To what extent can Objectivism be chosen in spite of the hardships of individualist idealism and to what extent is it the result of accident? By "accident" I mean only that the phenomenon of the intelligent, creative individual is a rare occurrence in nature and when it does occur, it seems to follow its path like a planet follows its trajectory - a force of nature rather than will. Or at least a will strengthened by its nature.

If this is the case, if (to use Aristotelian categories), some men are born natural slaves and others natural freemen, then although we might condemn this state of affairs as immoral and seek through mechanisms like universal education to remedy it, our efforts will be futile insofar as they will necessarily come full circle with each subsequent generation as this inequality of human types perpetuates into infinity.

This is not only a tragedy from the point of view of the many, who will never attain happiness in the highest sense, but likewise of the few - those who conceive fully the greatness of Man, his boundless potential, and likewise recognize that some cruel fate has doomed Man to mediocrity as the mean between the extremes of pride and its consequence: the fall.

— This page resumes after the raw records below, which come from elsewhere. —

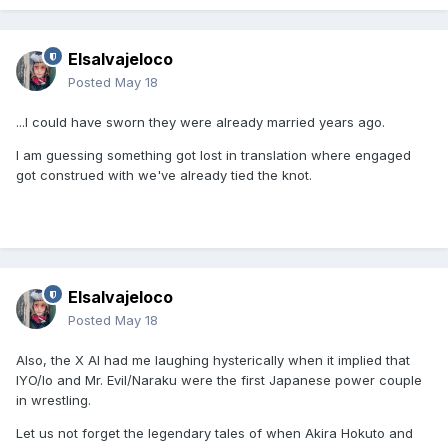
Elsalvajeloco
Posted
May 18
...I could have sworn they were already married years ago.
I am guessing something got lost in translation where engaged
got construed with we've already tied the knot.
Elsalvajeloco
Posted
May 18
Also, the X AI had me laughing hysterically when it implied that
IYO/Io and Mr. Evil/Naraku were the first Japanese power couple
in wrestling.
Let us not forget the legendary tales of when Akira Hokuto and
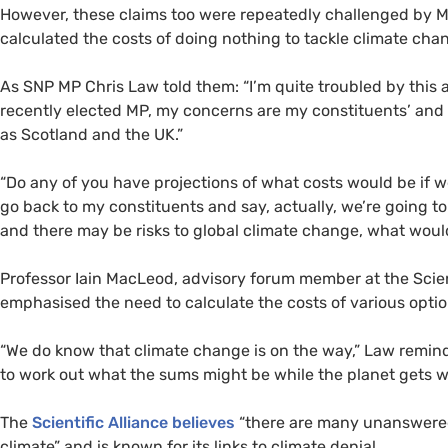
However, these claims too were repeatedly challenged by
M
calculated the costs of doing nothing to tackle climate cha
As
SNP
MP
Chris Law told them: “I’m quite troubled by this 
recently elected
MP
, my concerns are my constituents’ and n
as Scotland and the
UK
.”
“Do any of you have projections of what costs would be if 
go back to my constituents and say, actually, we’re going t
and there may be risks to global climate change, what wou
Professor Iain MacLeod, advisory forum member at the Scien
emphasised the need to calculate the costs of various optio
“We do know that climate change is on the way,” Law remind
to work out what the sums might be while the planet gets w
The
Scientific Alliance believes
“there are many unanswered 
climate” and is known for its links to climate denial.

Roark might not live for other people, but he does live for other things - namely the buildings which embody his highest ideals. Were people constructed in accordance with these ideals, Roark would potentially find himself in the utopia of Atlas Shrugged. It is a utopia because individualism of the Randian variety is exceedingly rare and always will be. Objectivism will never be a religion because unlike religion it has no popular component, it broaches no general teaching. It demands elevated minds and refuses to lower itself to the common man.

As such, the Objectivist is compelled to a life of resignation. This life is a full life because it pursues the individual ideal, but it is likewise a life wherein any sensitivity towards the tragic state of Humanity must be buried so that creative and productive work are not overwhelmed by melancholy. Roark really does not care about other people. He is free of that sensation which draws mankind towards a consideration of its self. It is enough that he finds one person to love and would have been enough had he remained throughout his whole life a lover of buildings.

This is Rand's Benedict Option. It is less an option and more a fate. In our present world, despite glimmers of hope here and there, it appears the only option that creative and happy men are left with. Rand's fate as an author in contradistinction to her political fate is testimony enough.